__Written task__:
Reproduce the text of every entry below verbatim, leaving out the pictures.

__Input for this task__:

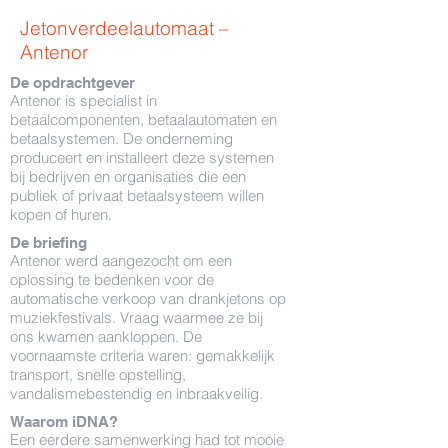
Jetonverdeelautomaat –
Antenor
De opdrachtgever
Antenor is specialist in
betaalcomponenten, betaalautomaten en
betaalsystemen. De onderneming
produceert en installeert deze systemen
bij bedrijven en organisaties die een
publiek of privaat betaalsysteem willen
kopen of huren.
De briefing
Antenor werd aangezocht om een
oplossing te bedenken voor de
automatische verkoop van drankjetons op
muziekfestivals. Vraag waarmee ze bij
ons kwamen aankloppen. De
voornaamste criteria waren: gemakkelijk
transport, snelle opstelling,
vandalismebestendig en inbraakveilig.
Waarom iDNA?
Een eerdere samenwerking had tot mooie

__Solution to the problem__:
Jetonverdeelautomaat –
Antenor
De opdrachtgever
Antenor is specialist in
betaalcomponenten, betaalautomaten en
betaalsystemen. De onderneming
produceert en installeert deze systemen
bij bedrijven en organisaties die een
publiek of privaat betaalsysteem willen
kopen of huren.
De briefing
Antenor werd aangezocht om een
oplossing te bedenken voor de
automatische verkoop van drankjetons op
muziekfestivals. Vraag waarmee ze bij
ons kwamen aankloppen. De
voornaamste criteria waren: gemakkelijk
transport, snelle opstelling,
vandalismebestendig en inbraakveilig.
Waarom iDNA?
Een eerdere samenwerking had tot mooie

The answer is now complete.